Pupuk sebanyak itu untuk memenuhi kebutuhan luas lahan persawahan 110.760 hektar. Ini terbagi atas sawah beririgasi 43.509 hektar, sawah tadah hujan 65.331 hektar dan lahan sawah pasang surut atau yang menggunakan air laut dan air tawar seluas 1.896 hektar.

Praktisi Sosial, Darmawansyah mendesak pemerintah daerah agar mengkaji ulang kebijakan penyaluran anggaran transportasi pupuk.

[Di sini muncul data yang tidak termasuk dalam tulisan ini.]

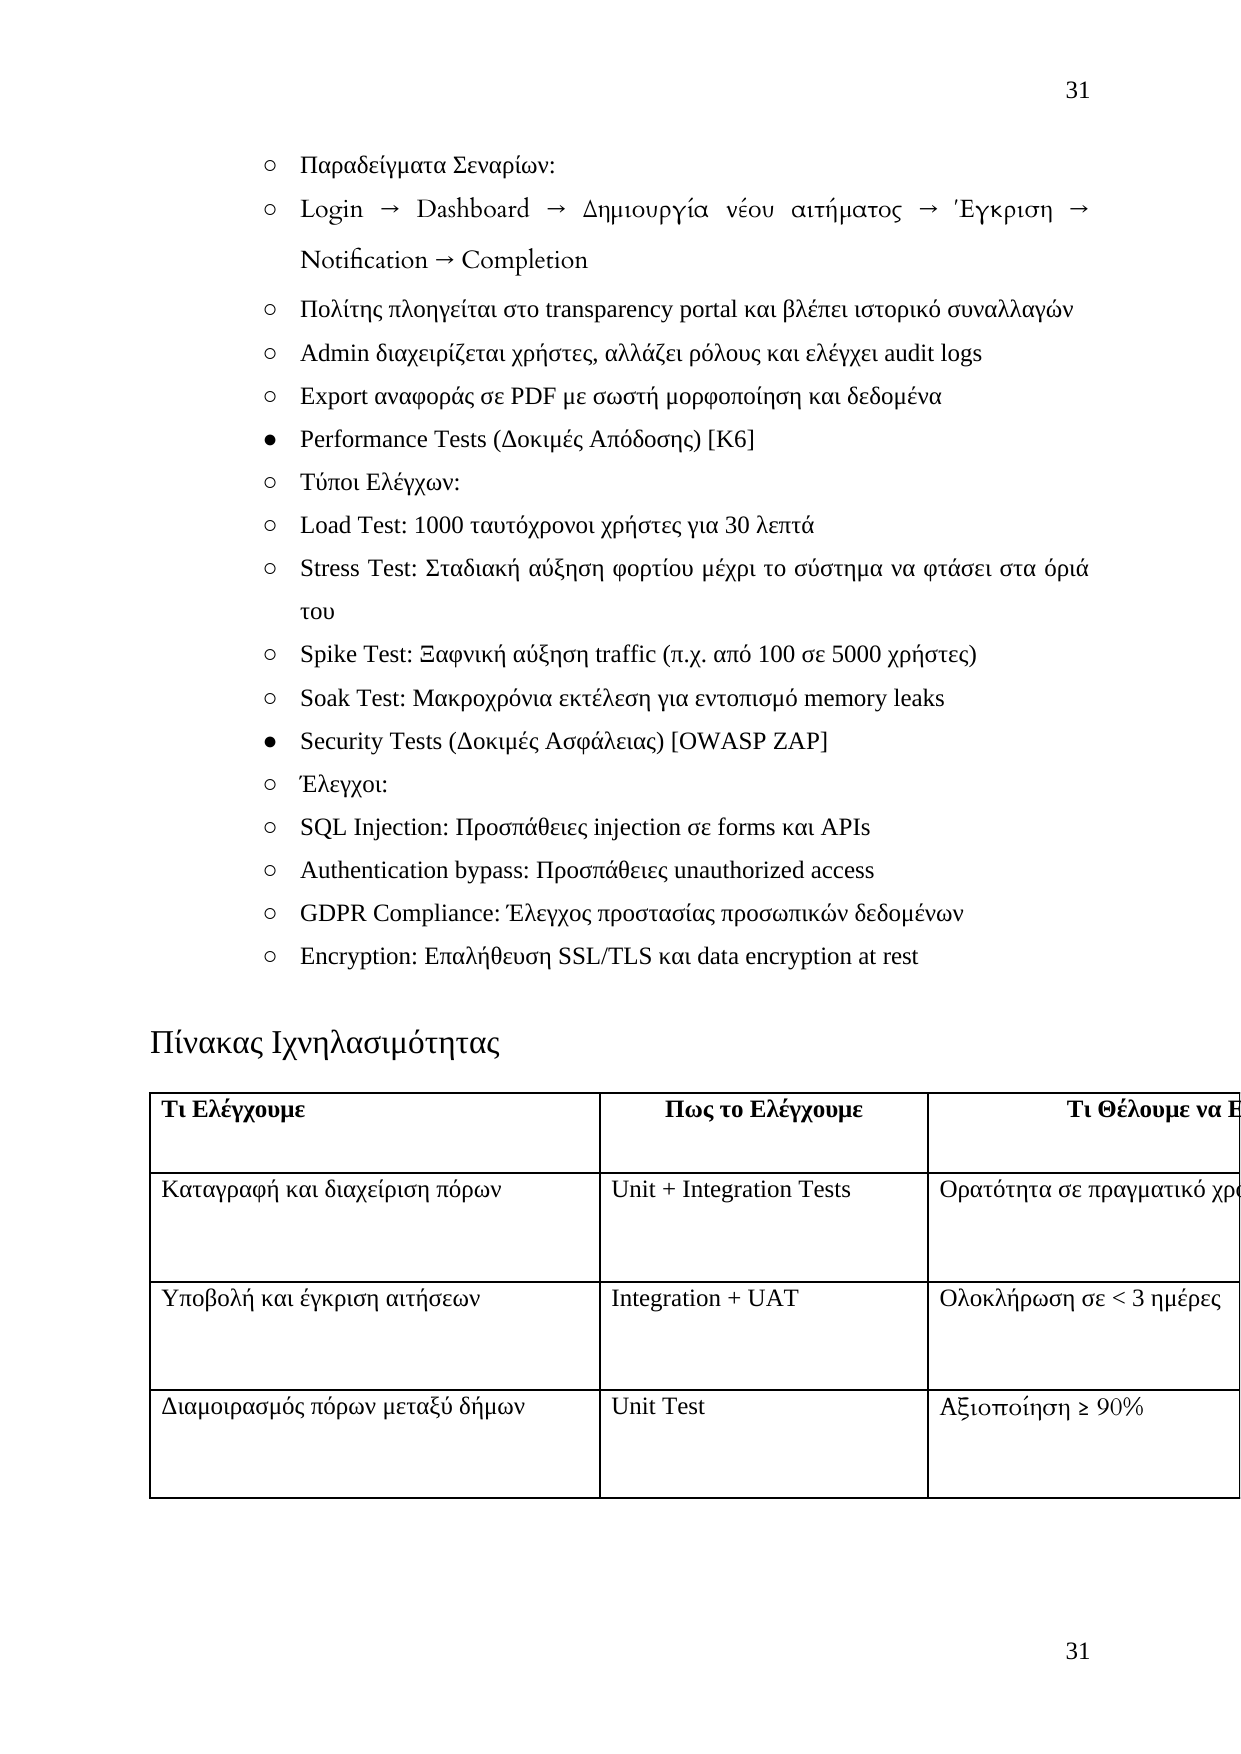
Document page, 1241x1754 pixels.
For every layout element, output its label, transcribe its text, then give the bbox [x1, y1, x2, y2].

Bahkan kalau perlu, anggaran tersebut disalurkan langsung ke kelompok tani. “Jadi sasarannya tepat dan pengawasannya perlu diperketat. Jangan petani dikorbankan dengan membeli pupuk terlalu mahal, padahal sudah dianggarkan untuk biara transportasi pupuk,” pungkasnya.
Darmawansyah menilai anggaran subsidi transportasi pupuk yang mencapai miliaran rupiah hanya mubasir. Karena fakta di lapangan, petani tetap menebus harga pupuk diatas Harga Eceran Tertinggi (HET).

Tak hanya itu setiap tahun, dana transportasi pupuk tersebut tak pernah tersalur tuntas. Me-lainkan selalu menyisakan saldo. Tahun lalu, realisasi dana yang terserap cuma mencapai 60%. “Jadi terkesan mubazir. Karena petani juga membeli pupuk di atas HET. Kemudian dana tidak terserap habis,” kunci dia.